En los días antes de que Michael Joseph abordara El Barco de la Paz -en Ciudad del Cabo, Sudáfrica-, noticias de última hora en Colombia aseguraban del hallazgo de una fosa común conteniendo más de 2,000 cadáveres. Según el Comité Permanente por la Defensa de los Derechos Humanos de Colombia, esta es la fosa más grande en la historia de América Latina. Sin embargo, no se trata de un cementerio de un conflicto pasado o incluso de los restos de un período conocido como “La Violencia”, ocurrido entre 1948 y 1960 y que dejó más de 200,000 víctimas. Los cadáveres encontrados en el muncipio de La Macarena (a 200 km de distancia al sur de Bogotá) son todos de personas asesinadas durante los últimos cinco años en la contínua guerra civil entre el gobierno – con la ayuda de los paramilitares - y los grupos guerrilleros de izquierda.
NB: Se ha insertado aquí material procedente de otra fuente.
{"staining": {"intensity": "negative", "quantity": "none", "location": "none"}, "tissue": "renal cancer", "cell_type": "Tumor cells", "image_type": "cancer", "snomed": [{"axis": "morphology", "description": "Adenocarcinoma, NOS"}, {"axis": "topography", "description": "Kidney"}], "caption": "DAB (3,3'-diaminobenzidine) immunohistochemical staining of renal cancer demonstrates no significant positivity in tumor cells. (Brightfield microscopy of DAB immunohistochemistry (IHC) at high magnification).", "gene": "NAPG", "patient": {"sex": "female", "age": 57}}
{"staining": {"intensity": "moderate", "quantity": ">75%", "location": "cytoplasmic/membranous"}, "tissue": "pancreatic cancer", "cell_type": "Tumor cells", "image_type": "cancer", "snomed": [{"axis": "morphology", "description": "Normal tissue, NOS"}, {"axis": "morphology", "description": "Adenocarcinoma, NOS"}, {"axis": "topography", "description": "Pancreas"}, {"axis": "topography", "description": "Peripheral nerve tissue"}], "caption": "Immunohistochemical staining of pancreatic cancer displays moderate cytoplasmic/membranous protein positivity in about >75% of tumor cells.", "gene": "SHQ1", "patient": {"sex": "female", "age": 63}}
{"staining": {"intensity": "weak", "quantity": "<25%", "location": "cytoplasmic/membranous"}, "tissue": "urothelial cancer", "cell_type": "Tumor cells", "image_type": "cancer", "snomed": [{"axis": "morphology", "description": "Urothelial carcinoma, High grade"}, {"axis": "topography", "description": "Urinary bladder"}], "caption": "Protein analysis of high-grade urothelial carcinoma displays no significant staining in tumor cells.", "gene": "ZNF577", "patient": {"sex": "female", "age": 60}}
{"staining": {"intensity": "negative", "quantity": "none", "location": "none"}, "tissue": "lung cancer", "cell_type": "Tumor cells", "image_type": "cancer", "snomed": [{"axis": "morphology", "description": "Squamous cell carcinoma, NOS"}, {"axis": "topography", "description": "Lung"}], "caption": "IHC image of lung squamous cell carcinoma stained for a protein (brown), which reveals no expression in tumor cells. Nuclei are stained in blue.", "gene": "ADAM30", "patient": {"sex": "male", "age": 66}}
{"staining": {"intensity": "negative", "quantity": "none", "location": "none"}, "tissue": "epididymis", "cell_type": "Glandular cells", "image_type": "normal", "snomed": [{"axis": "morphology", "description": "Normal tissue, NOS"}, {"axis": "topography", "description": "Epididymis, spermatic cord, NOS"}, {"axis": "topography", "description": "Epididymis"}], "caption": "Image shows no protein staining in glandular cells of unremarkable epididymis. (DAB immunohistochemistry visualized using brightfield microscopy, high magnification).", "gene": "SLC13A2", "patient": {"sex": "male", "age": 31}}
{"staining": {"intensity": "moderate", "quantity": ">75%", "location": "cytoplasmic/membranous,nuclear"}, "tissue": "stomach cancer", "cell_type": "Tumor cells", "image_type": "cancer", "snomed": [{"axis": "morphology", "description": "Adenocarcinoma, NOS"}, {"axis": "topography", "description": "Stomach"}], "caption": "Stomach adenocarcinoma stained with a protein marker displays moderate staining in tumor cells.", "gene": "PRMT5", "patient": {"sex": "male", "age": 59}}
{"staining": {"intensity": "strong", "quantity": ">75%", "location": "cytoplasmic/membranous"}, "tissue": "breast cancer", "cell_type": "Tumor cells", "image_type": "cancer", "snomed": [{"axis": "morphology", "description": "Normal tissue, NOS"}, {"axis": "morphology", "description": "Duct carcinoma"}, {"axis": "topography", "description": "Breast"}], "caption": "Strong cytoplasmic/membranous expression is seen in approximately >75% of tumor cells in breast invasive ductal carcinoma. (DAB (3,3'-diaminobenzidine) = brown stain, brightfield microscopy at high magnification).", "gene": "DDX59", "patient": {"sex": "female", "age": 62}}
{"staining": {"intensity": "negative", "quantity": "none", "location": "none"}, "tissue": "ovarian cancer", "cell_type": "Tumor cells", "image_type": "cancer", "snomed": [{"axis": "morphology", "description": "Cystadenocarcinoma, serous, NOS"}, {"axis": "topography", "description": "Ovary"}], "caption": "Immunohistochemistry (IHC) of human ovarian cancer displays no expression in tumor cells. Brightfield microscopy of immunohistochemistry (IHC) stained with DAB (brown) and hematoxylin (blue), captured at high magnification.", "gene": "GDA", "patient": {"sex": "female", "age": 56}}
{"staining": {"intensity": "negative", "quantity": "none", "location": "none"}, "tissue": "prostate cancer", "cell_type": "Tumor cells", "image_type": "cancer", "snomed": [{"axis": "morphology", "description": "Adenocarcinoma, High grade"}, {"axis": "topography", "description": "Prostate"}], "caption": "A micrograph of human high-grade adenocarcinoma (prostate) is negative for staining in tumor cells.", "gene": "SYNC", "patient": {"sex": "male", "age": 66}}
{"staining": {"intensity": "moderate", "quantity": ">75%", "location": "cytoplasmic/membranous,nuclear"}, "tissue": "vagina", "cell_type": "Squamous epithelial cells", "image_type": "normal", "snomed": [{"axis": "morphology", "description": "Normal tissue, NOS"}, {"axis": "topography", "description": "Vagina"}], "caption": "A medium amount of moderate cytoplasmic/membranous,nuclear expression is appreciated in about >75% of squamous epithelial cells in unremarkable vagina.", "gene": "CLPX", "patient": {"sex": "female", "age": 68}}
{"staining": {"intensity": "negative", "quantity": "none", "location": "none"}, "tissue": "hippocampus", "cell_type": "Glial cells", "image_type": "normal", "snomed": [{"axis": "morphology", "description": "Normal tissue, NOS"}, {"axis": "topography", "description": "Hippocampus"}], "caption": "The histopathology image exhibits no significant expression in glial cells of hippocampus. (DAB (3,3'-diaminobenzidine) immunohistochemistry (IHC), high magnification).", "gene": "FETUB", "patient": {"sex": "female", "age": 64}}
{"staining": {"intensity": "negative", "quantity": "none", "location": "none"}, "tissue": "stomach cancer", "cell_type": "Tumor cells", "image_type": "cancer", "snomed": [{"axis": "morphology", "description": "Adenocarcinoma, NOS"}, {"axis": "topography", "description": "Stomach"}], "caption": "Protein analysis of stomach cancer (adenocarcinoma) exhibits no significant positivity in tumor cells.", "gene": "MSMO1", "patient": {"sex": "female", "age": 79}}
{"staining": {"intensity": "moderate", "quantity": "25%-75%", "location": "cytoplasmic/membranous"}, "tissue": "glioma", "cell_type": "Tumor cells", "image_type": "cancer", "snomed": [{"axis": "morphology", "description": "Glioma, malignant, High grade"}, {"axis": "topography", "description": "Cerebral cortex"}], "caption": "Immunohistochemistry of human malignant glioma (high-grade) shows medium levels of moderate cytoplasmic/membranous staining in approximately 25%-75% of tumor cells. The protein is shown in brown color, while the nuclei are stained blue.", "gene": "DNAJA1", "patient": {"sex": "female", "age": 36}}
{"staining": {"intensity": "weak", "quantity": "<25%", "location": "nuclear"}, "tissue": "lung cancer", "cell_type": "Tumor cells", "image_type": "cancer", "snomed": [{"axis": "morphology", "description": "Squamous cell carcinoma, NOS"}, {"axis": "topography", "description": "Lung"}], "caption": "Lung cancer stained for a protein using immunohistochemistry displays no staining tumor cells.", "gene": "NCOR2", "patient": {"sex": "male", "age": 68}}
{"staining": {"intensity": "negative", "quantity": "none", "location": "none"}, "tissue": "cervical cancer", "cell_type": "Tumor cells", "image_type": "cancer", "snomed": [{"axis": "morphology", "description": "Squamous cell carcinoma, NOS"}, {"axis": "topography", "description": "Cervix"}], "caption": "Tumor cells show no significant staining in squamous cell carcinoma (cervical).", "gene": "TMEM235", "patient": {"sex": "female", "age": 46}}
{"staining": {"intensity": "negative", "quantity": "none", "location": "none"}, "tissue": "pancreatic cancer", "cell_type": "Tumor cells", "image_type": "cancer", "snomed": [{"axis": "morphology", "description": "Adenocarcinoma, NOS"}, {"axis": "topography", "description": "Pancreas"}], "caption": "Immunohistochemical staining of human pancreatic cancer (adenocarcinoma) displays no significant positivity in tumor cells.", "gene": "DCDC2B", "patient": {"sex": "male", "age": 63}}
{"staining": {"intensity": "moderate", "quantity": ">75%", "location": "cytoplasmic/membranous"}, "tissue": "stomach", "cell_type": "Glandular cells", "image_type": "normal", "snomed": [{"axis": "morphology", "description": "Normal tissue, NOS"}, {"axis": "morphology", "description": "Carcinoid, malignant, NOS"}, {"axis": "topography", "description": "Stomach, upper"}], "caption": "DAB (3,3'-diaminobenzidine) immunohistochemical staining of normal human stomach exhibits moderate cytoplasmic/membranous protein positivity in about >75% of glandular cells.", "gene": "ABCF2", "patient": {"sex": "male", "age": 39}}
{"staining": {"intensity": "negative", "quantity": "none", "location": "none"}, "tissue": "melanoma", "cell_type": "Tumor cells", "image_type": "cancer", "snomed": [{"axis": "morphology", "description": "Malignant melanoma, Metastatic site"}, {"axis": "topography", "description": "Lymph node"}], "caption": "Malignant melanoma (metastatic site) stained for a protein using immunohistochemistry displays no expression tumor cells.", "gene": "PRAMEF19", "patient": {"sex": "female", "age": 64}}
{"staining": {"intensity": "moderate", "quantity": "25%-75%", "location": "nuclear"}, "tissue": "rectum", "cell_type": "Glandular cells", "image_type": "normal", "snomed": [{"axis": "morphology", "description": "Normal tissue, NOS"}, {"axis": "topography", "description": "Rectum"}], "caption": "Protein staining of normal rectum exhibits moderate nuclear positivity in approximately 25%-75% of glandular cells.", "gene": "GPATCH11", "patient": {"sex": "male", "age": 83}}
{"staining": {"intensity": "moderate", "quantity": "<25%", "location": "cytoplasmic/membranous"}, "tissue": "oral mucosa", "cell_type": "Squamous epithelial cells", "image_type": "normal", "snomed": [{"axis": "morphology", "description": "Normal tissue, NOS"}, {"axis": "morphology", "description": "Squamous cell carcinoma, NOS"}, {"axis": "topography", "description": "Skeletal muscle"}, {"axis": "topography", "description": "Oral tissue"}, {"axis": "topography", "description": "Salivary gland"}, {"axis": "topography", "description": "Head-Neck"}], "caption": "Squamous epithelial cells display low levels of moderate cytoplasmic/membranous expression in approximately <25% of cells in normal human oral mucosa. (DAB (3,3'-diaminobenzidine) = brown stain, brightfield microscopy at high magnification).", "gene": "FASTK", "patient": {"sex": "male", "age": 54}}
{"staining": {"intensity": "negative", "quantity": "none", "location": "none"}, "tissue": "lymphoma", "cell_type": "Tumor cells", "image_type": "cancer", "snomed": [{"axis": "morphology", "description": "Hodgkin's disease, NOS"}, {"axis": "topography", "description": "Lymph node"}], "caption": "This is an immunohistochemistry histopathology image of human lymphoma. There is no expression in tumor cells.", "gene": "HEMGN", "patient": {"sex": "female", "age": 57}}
Ambas partes declaran estar luchando por el bien de la gente; pero es evidente por este descubrimiento que el conflicto no está salvando vidas. Sin embargo, una serie de organizaciones internacionales que trabajan en Colombia y en toda Amárica Latina está ofreciendo protección a los individuos y comunidades sin tomar las armas.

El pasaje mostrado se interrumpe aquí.